> TASK TO CARRY OUT
What lines in the records include the string "middle"? Return each one.
==================================================
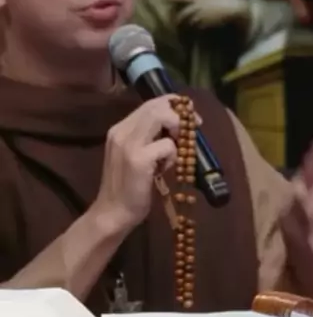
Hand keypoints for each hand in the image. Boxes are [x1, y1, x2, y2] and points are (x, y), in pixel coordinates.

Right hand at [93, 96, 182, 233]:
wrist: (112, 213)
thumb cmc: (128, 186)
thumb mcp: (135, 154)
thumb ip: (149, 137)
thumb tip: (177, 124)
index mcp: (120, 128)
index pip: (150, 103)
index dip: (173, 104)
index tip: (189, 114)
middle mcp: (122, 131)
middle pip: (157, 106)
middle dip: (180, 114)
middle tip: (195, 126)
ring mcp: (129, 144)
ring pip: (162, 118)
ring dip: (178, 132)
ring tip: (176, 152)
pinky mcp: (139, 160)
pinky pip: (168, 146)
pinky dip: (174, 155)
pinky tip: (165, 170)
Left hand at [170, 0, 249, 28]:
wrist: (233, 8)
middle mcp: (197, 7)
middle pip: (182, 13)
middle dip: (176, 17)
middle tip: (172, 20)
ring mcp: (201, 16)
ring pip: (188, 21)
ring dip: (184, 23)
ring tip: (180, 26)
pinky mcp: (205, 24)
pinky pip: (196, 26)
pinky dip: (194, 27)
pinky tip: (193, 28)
==================================================
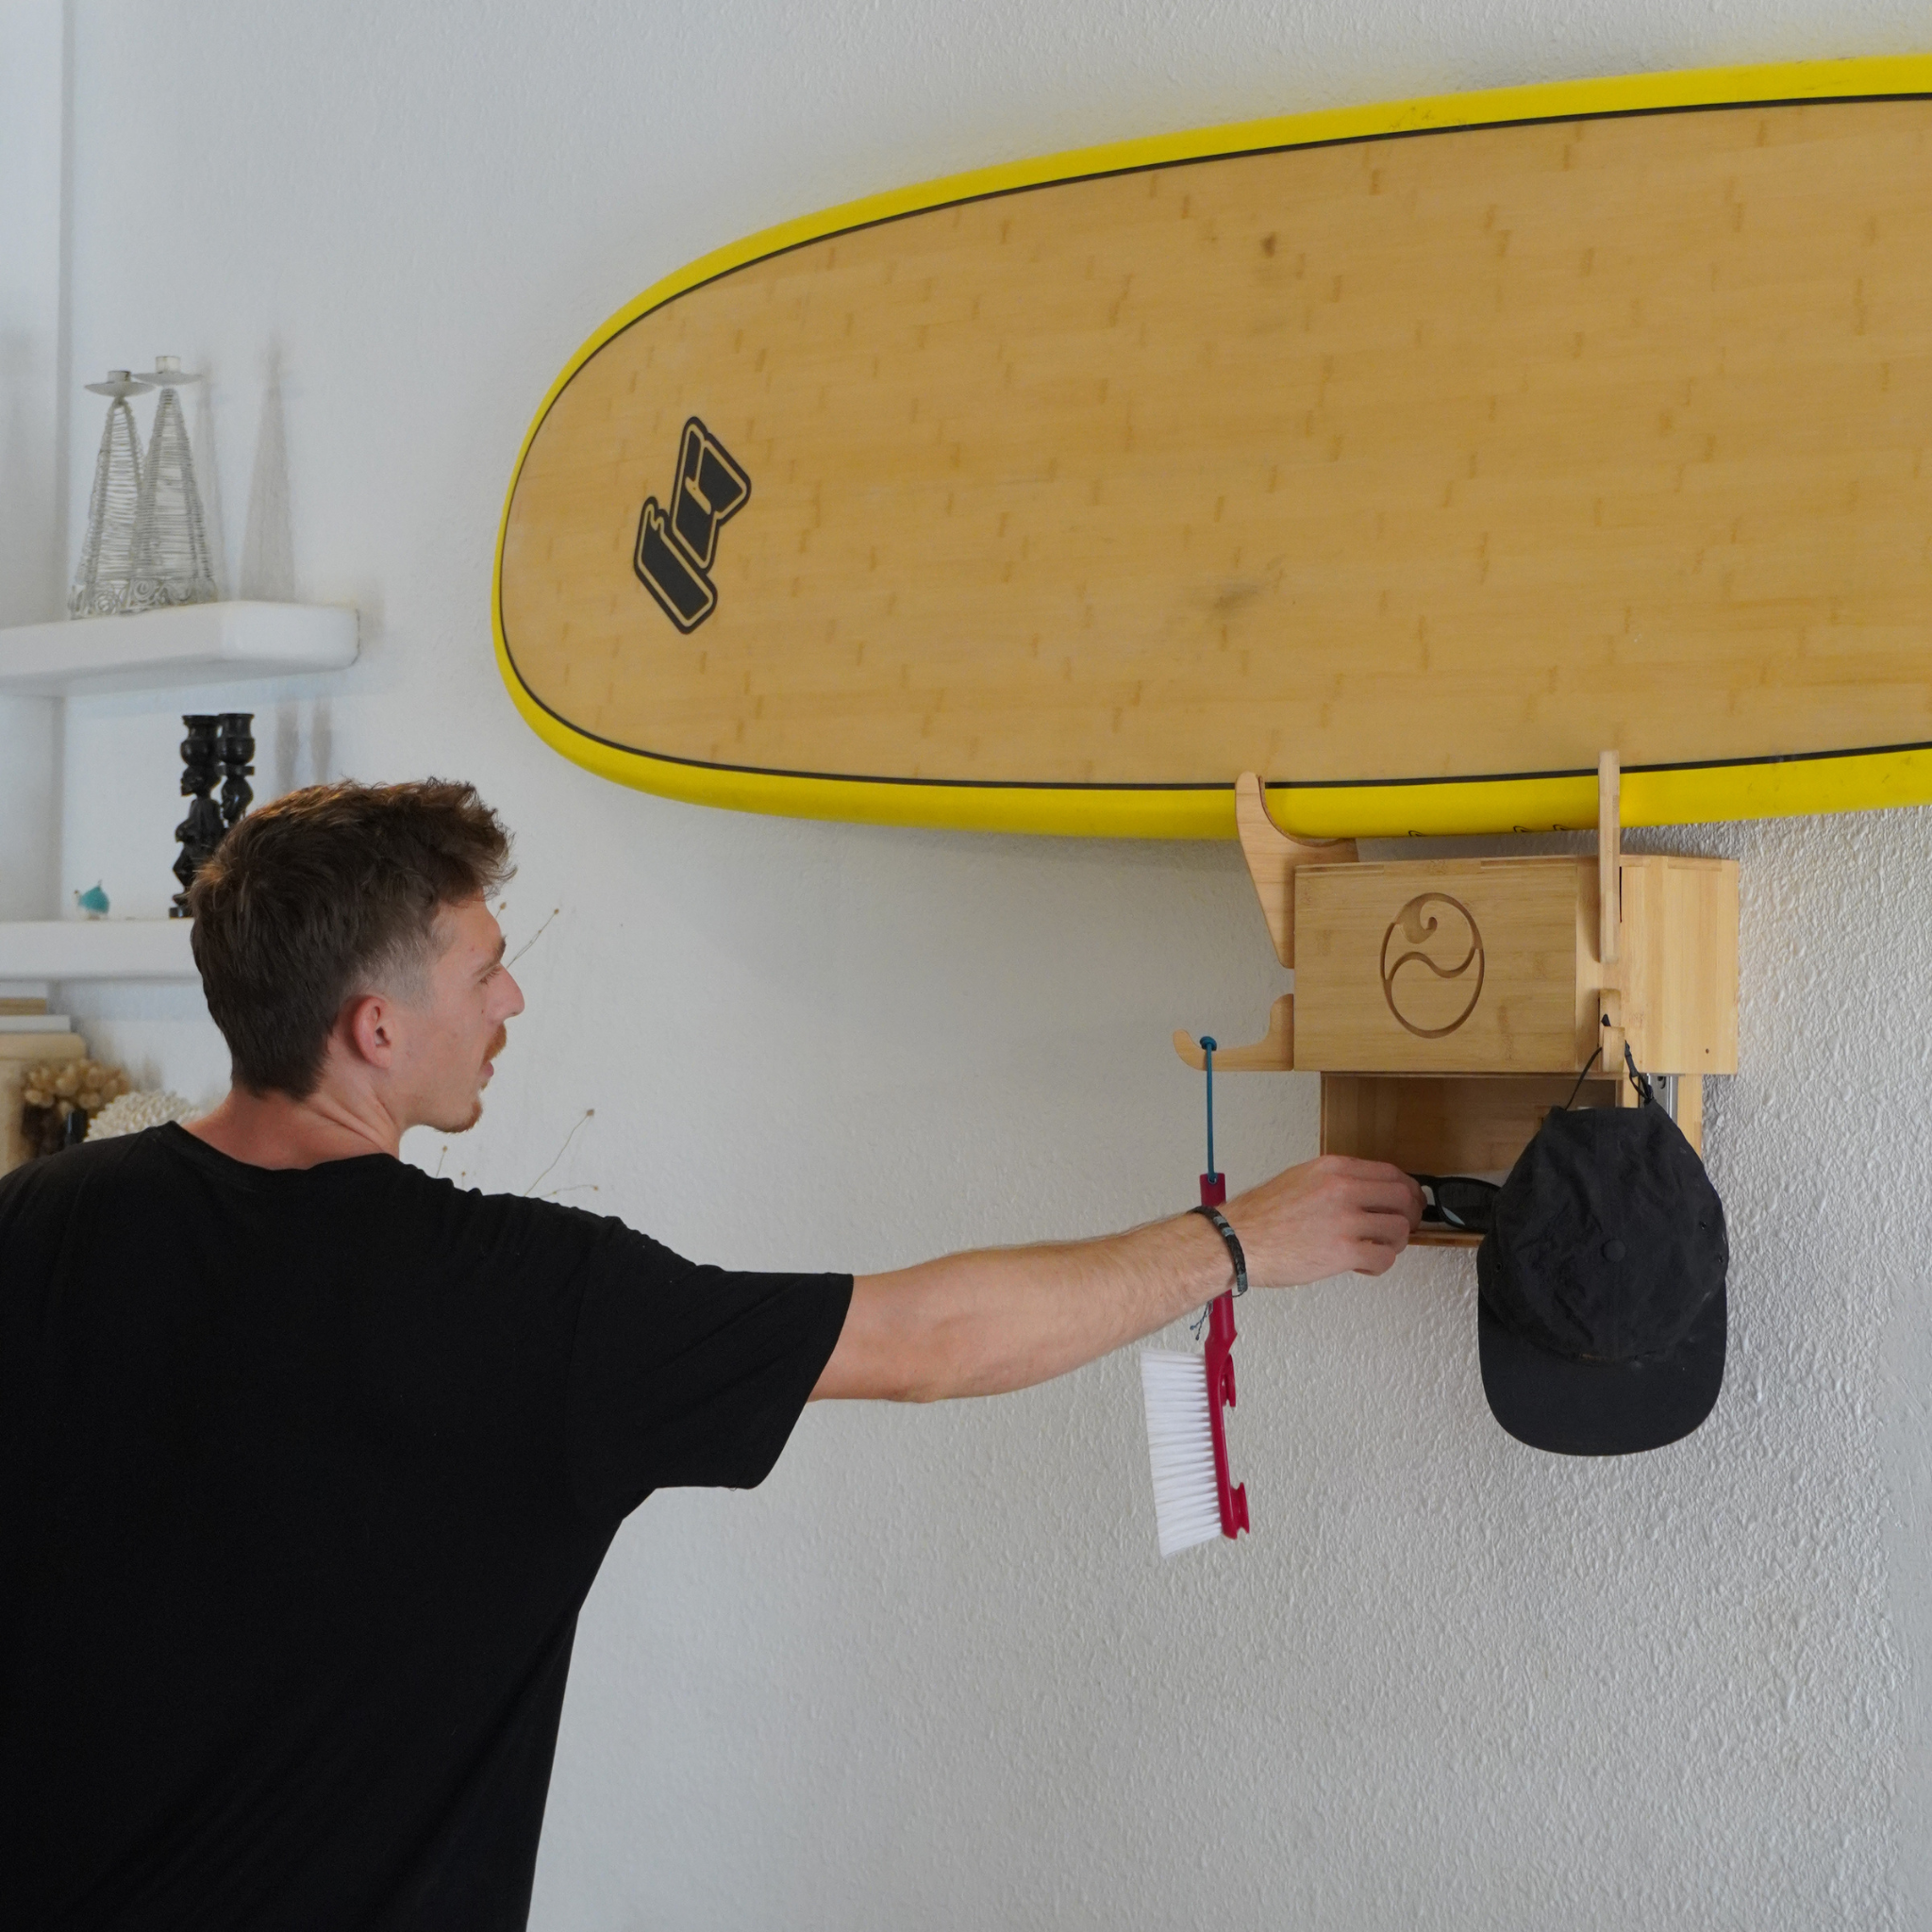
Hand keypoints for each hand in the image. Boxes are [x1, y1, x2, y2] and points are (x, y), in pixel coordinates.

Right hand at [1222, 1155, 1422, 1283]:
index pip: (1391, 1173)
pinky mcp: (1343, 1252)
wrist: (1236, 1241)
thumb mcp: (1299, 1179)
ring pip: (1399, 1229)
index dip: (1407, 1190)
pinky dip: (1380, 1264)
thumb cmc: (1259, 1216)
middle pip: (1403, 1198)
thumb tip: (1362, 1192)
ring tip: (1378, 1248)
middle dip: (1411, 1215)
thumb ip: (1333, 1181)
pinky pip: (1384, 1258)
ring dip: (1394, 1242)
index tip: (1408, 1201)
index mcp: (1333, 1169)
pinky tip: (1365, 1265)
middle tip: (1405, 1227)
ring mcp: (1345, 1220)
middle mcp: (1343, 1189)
==================================================
> TASK OUTPUT
middle mcp: (122, 131)
middle pip: (157, 106)
middle dip: (180, 114)
middle tip: (195, 126)
middle mcp: (197, 7)
middle pip: (182, 13)
middle dip: (176, 17)
middle tip: (172, 20)
middle pip: (1403, 1198)
middle dip: (1411, 1215)
middle tip: (1405, 1227)
middle mcp: (1343, 1189)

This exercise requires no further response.